We also think it is important to keep the proper perspective when it comes to poverty. These statistics represent how the poorest of the poor are doing. The federal poverty line is defined as a family of four with a family income of $24,850 or less. We, however, believe we state the obvious when we say people making more than that are still very poor. They are most often what we call the working poor — working full-time jobs, sometimes two, but their salaries aren’t enough to really make ends meet, yet they find a way to make the rent, the utilities, feed their kids.

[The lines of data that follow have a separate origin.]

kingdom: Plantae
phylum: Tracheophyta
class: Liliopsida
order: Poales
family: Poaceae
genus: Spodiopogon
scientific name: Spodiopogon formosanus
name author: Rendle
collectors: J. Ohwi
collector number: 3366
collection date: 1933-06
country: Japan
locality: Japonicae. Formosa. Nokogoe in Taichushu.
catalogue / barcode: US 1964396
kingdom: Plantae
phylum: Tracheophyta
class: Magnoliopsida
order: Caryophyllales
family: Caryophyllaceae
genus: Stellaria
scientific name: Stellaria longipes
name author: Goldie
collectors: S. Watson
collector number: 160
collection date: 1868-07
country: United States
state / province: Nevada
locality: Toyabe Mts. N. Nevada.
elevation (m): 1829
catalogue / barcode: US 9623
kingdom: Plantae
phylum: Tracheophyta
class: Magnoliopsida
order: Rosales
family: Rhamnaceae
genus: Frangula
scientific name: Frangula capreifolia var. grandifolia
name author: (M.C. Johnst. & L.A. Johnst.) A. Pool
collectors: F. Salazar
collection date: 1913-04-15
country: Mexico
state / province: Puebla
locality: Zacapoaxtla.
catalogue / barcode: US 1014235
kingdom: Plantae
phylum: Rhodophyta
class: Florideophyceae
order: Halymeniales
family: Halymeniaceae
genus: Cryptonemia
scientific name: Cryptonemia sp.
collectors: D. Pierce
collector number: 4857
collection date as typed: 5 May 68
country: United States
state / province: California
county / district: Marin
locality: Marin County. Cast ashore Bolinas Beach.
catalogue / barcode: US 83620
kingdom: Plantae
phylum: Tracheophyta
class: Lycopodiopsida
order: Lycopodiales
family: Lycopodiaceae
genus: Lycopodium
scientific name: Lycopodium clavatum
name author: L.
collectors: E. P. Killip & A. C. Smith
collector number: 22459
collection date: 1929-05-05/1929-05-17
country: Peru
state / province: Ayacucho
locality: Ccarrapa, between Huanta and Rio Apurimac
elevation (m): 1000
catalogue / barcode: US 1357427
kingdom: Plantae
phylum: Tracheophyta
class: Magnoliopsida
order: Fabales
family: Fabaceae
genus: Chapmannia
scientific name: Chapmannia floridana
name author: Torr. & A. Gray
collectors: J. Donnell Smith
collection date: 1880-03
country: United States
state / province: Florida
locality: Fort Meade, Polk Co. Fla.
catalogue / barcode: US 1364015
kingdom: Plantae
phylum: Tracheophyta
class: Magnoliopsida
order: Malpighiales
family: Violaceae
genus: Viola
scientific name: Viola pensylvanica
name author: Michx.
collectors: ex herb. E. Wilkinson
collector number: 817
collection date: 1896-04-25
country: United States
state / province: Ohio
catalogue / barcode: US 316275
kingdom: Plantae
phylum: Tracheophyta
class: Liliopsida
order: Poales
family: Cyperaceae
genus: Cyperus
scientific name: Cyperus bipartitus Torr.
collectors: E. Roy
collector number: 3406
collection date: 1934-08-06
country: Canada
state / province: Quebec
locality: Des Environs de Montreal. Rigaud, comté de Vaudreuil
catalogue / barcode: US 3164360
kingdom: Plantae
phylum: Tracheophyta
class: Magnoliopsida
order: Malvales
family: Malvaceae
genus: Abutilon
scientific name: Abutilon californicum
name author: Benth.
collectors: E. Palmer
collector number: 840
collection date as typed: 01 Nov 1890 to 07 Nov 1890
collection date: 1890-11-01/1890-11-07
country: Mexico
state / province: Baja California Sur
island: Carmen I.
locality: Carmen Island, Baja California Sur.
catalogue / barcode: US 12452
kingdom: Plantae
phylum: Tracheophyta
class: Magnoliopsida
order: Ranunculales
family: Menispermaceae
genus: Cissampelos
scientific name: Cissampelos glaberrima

So what is the answer to all these problems? Of course the most immediate response is jobs. Very true. Continuing to grow the economy is very, very important. The commonwealth of Kentucky and the nation need to continue with pro-growth economic policy that is helping the state and country flourish. But in addition to jobs, there are a lot of causes of poverty that go beyond whether a job is available or not.
At the top of our list is education. It is very difficult to rise out of poverty and get a good paying job without some form of education. Kentucky, meanwhile, has been cutting education funding year after year. This is not wise public policy if one is truly committed to fighting poverty.
Another issue we believe is very important — but which is almost never talked about — is health. Poverty will beat you down. Hopelessness comes with the territory. Drug abuse, alcoholism and tobacco are often intertwined with poverty. This is of course not always the case, but it is, undeniably, a part of the equation. Our society needs to be re-evaluating its approach to health and wellness specifically when it comes to raising our children with the awareness that one’s health is critically important. We don’t believe our society, nationwide, is doing enough on this front.
To us, the most important part of the equation is empowerment. People in poverty need to believe their situation is not hopeless. In almost all cases it takes one on one work with people to show them the pathway forward. About planning for the future, about working to get a trade skill or education, about getting a bank account and keeping it.
Today we give thanks for some slight improvement on this critically important issue, but we also keep in perspective the fact that there is a long, long ways to go.